Kendati demikian, model ini seringkali memiliki permasalahan, seperti ketidaksejajaran peran, tidak adanya komunikasi yang mapan, perbedaan prioritas/fokus, dan ketidaksinambungan kepentingan semua unsur. Oleh karena itu, dapat dibentuk  skema-skema kerja sama  komplementer antara pemerintah dengan industri, yang melengkapi skema triple helix yang sudah ada. Unsur tambahan tersebut akan dapat menanggulangi kendala yang telah dirumuskan berdasar pada model triple helix sebelumnya.

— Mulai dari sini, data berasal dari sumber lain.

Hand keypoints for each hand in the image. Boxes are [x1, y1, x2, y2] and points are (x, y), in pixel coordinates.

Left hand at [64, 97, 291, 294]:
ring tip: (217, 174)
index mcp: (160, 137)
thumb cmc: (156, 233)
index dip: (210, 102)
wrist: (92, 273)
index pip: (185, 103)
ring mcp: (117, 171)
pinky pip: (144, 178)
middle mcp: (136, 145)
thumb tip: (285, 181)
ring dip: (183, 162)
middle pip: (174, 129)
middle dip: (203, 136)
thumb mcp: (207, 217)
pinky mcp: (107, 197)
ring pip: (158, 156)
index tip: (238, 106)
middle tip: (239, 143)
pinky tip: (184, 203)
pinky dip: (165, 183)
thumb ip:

Handoko menyampaikan materi tentang riset yang dilakukan oleh perguruan tinggi dan dampaknya terhadap tingkat riset nasional, karena mayoritas periset yang ada saat ini berada di perguruan tinggi. “BRIN sangat membutuhkan perguruan tinggi, karena hampir 90% dari peneliti yang ada di Indonesia dihasilkan oleh perguruan tinggi, sedangkan sisanya baru muncul dari lembaga-lembaga penelitian,” ujar Handoko.

Ia memaparkan bahwa periset di perguruan tinggi menurut standar United Nations Educational, Scientific and Cultural Organization, bukan hanya dosen melainkan juga peneliti dan mahasiswa pascasarjana. Berdasarkan fakta tersebut, BRIN memiliki banyak skema riset untuk menghasilkan produk inovasi dengan basis perisetnya adalah mahasiswa pascasarjana yang tengah gencar direkrut oleh BRIN. Menurut Handoko, mahasiswa pascasarjana merupakan sumber daya manusia utama periset di negara manapun.

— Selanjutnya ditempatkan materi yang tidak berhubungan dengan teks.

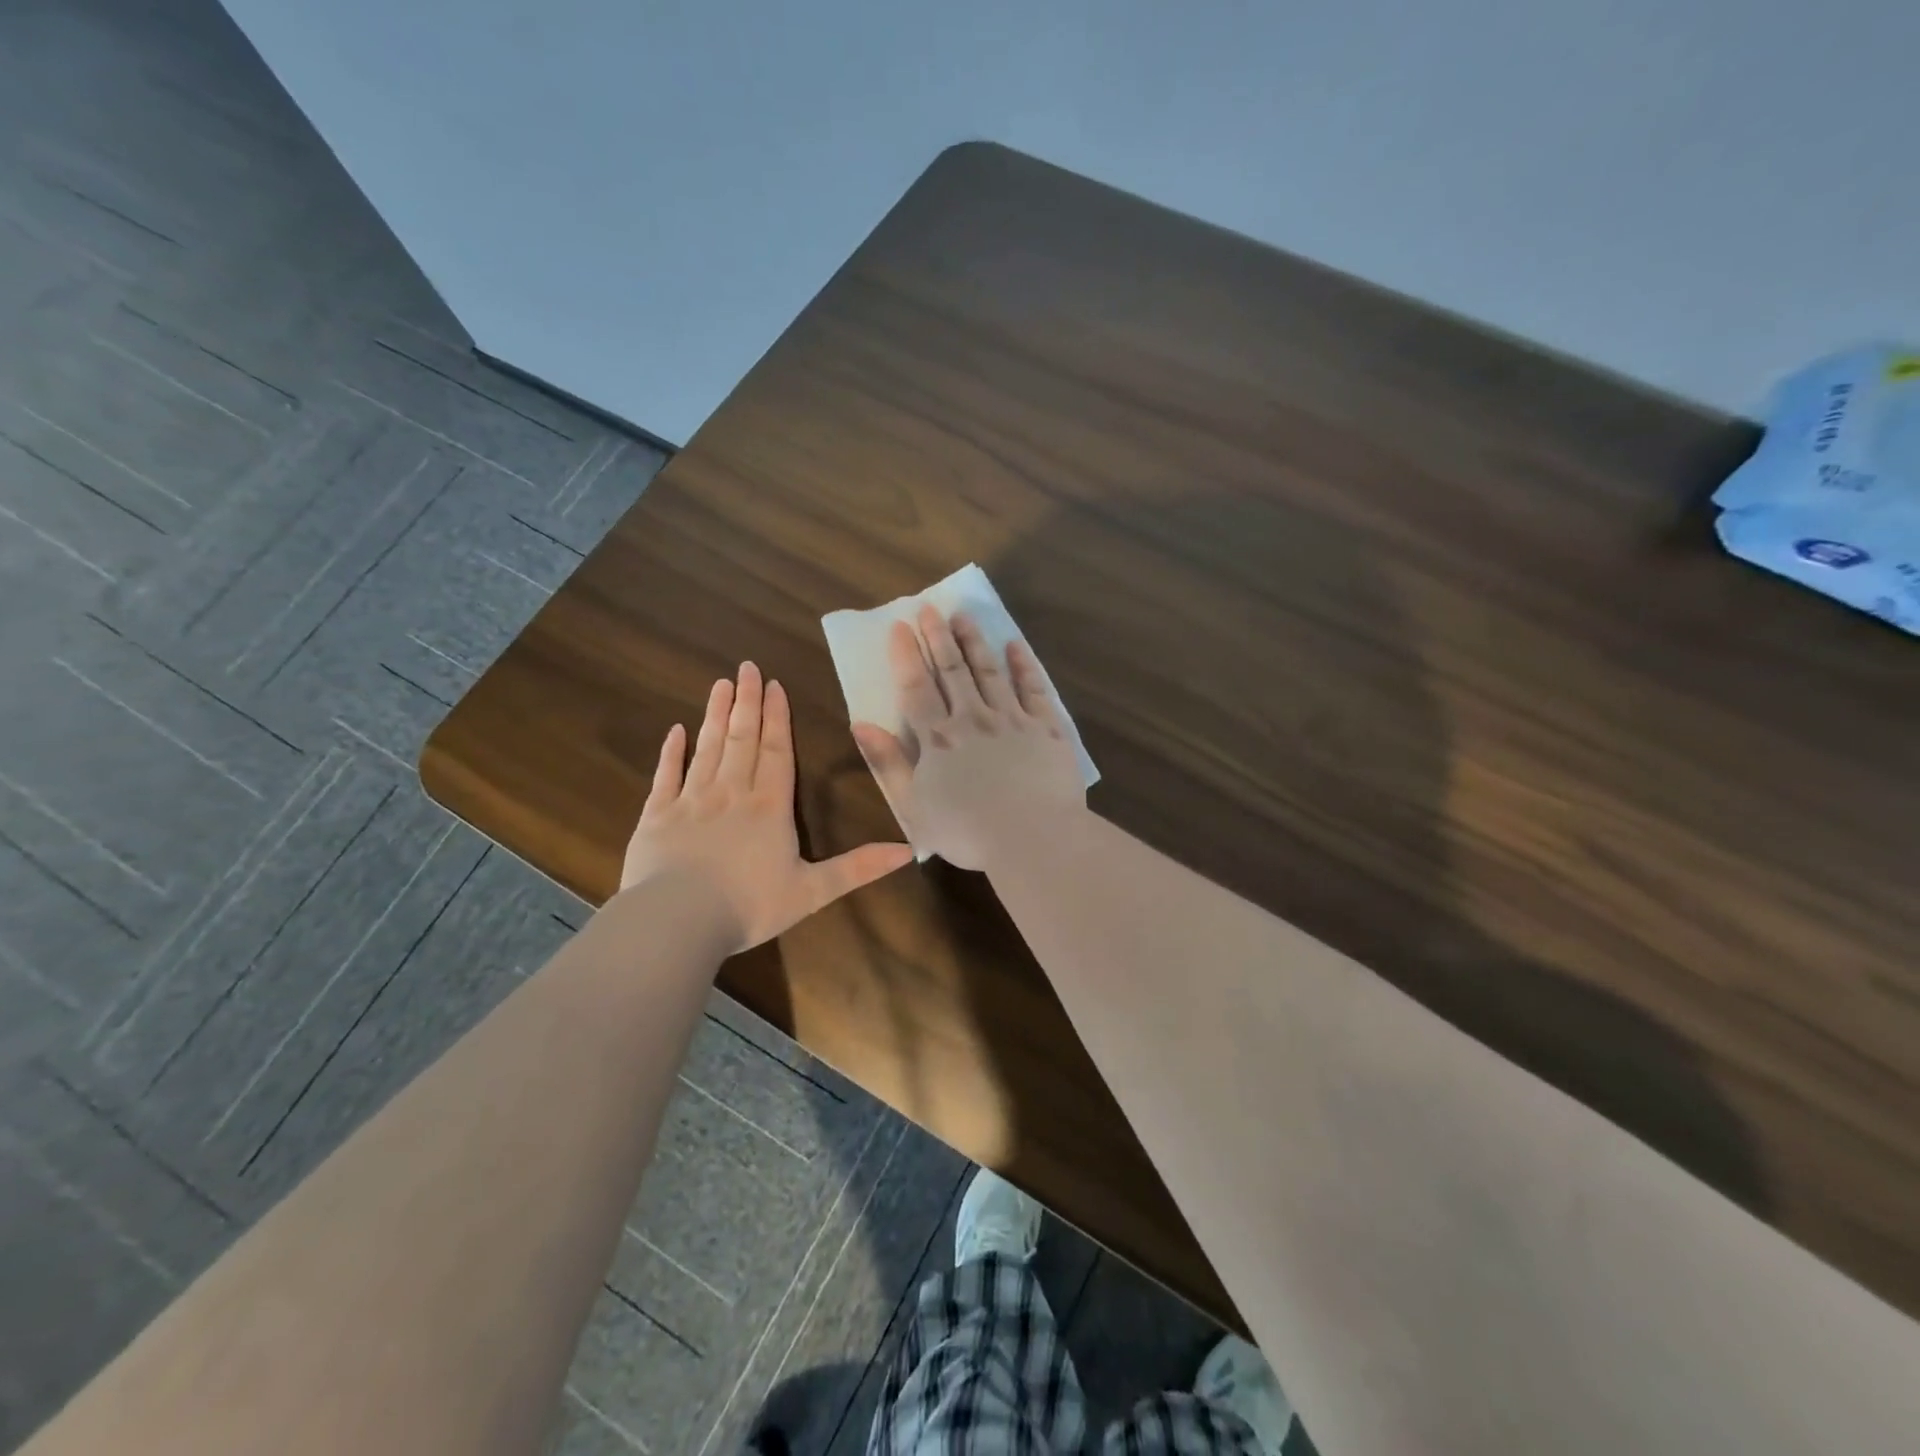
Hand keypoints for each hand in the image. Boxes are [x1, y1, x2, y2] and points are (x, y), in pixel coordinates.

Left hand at [622, 662, 912, 950]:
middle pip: (742, 739)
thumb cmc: (748, 905)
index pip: (776, 751)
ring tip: (720, 685)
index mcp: (769, 806)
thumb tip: (909, 851)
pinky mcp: (657, 815)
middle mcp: (731, 792)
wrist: (677, 921)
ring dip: (715, 715)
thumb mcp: (813, 891)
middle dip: (747, 702)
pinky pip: (666, 775)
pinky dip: (671, 752)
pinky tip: (675, 731)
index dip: (777, 717)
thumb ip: (858, 868)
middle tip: (746, 667)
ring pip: (707, 747)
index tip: (775, 685)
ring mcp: (691, 800)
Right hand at [851, 605, 1085, 869]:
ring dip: (975, 642)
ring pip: (989, 671)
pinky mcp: (1046, 728)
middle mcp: (973, 718)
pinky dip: (1023, 665)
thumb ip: (888, 763)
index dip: (906, 656)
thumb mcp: (913, 805)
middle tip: (930, 609)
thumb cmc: (967, 831)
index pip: (916, 688)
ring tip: (964, 617)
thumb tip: (861, 724)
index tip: (900, 626)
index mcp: (938, 738)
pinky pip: (1033, 688)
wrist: (1033, 837)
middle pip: (952, 671)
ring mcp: (1012, 719)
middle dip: (938, 637)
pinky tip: (1014, 646)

Pernyataan tersebut diimplementasikan dalam model Manajemen Talenta Nasional di bidang riset dan inovasi. Dalam model tersebut, BRIN memberikan ruang khusus bagi mahasiswa pascasarjana, baik di tingkat magister maupun doktor untuk mendapatkan dukungan biaya dan infrastruktur riset untuk penyelesaian tesis dan disertasi. Setelah tuntas mengenyam perkuliahan, BRIN pun telah menyiapkan biaya beserta infrastruktur riset bagi individu yang telah menyelesaikan jenjang perkuliahan doktor. Model yang BRIN buat tersebut sangat spesifik dengan mencantumkan proyeksi umur bagi masing-masing skema dukungan riset seperti dukungan riset untuk tesis ditujukan pada mahasiswa magister yang berusia 21 – 24 tahun dan riset untuk disertasi ditujukan pada mahasiswa doktor yang berusia 23 – 29 tahun.

Model Manajemen Talenta Nasional di bidang riset dan inovasi tersebut tidak hanya ditujukan bagi peneliti yang mengenyam pendidikan di Indonesia saja. Warga negara Indonesia yang mengenyam pendidikan di luar negeri pun dapat merasakan manfaat tersebut dan begitu pula warga negara asing yang ada di Indonesia. “Skema dukungan riset dalam Model Manajemen Talenta Nasional ini juga dapat dinikmati oleh para diaspora maupun warga negara asing di Indonesia yang nantinya akan berperan sebagai profesor tamu dan asisten periset,” kata Handoko.

Mahasiswa doktor yang telah menyelesaikan disertasinya atas skema dukungan tersebut akan dipekerjakan di BRIN selama 10 – 15 tahun sebelum dikembalikan untuk mengabdi di perguruan tinggi. Dalam jangka waktu tersebut, para periset akan mendapatkan berbagai pengalaman dan peningkatan kemampuan agar menjadi periset yang matang sebelum kembali ke perguruan tinggi.

“Mahasiswa doktoral yang telah menjadi periset di BRIN tidak akan sampai pensiun berada di sini. Saya selalu menyampaikan kepada mereka bahwa waktu kalian di BRIN hanya 10 – 15 tahun sampai kalian menjadi peneliti yang matang. Kalau kalian sudah menjadi peneliti yang matang, kalian akan didistribusikan ulang ke perguruan tinggi dalam rangka menjaga sirkulasi pergantian periset agar kreativitas para periset yang telah matang ini terus terjaga dan lahir para periset muda dari perguruan tinggi. Tindakan ini merupakan bentuk dukungan BRIN terhadap riset di perguruan tinggi,” kata Handoko.